## Goal
Render the records from the line containing "state / province: Loreto" through the line containing "state / province: Canarias", both lines included, as a numbered list, leaving out any blank lines.

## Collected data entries
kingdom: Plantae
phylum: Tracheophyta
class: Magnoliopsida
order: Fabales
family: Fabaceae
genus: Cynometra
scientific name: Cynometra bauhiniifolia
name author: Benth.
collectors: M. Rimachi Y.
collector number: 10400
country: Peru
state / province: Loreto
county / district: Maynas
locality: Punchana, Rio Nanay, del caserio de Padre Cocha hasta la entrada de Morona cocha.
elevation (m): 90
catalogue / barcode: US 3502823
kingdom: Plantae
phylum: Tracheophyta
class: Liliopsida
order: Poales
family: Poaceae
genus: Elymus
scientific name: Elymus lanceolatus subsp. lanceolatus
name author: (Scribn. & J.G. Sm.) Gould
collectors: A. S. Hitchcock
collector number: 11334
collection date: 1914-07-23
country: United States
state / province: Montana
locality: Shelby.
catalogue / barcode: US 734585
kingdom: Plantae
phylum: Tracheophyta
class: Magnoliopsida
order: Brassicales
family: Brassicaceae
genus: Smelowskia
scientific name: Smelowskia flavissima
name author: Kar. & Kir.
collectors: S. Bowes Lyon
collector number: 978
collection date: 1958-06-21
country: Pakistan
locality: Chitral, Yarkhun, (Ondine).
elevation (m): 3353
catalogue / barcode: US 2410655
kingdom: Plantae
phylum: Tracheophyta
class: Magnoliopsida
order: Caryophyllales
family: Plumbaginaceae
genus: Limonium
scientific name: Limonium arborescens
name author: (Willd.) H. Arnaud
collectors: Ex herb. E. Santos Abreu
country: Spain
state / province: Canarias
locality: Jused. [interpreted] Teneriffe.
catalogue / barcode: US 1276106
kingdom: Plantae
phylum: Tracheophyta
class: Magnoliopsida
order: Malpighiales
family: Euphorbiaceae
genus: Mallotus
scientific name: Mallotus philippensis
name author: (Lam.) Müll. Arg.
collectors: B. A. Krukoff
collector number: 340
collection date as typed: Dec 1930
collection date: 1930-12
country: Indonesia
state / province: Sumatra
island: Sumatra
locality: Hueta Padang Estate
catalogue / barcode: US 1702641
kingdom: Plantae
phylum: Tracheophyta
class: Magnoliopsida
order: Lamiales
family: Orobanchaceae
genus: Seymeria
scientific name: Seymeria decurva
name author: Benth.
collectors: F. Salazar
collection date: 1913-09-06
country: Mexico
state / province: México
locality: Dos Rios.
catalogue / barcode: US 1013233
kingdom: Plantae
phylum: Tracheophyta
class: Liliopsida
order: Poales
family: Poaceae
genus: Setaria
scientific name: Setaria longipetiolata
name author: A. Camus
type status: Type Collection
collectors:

## Exercise result
1. state / province: Loreto
2. county / district: Maynas
3. locality: Punchana, Rio Nanay, del caserio de Padre Cocha hasta la entrada de Morona cocha.
4. elevation (m): 90
5. catalogue / barcode: US 3502823
6. kingdom: Plantae
7. phylum: Tracheophyta
8. class: Liliopsida
9. order: Poales
10. family: Poaceae
11. genus: Elymus
12. scientific name: Elymus lanceolatus subsp. lanceolatus
13. name author: (Scribn. & J.G. Sm.) Gould
14. collectors: A. S. Hitchcock
15. collector number: 11334
16. collection date: 1914-07-23
17. country: United States
18. state / province: Montana
19. locality: Shelby.
20. catalogue / barcode: US 734585
21. kingdom: Plantae
22. phylum: Tracheophyta
23. class: Magnoliopsida
24. order: Brassicales
25. family: Brassicaceae
26. genus: Smelowskia
27. scientific name: Smelowskia flavissima
28. name author: Kar. & Kir.
29. collectors: S. Bowes Lyon
30. collector number: 978
31. collection date: 1958-06-21
32. country: Pakistan
33. locality: Chitral, Yarkhun, (Ondine).
34. elevation (m): 3353
35. catalogue / barcode: US 2410655
36. kingdom: Plantae
37. phylum: Tracheophyta
38. class: Magnoliopsida
39. order: Caryophyllales
40. family: Plumbaginaceae
41. genus: Limonium
42. scientific name: Limonium arborescens
43. name author: (Willd.) H. Arnaud
44. collectors: Ex herb. E. Santos Abreu
45. country: Spain
46. state / province: Canarias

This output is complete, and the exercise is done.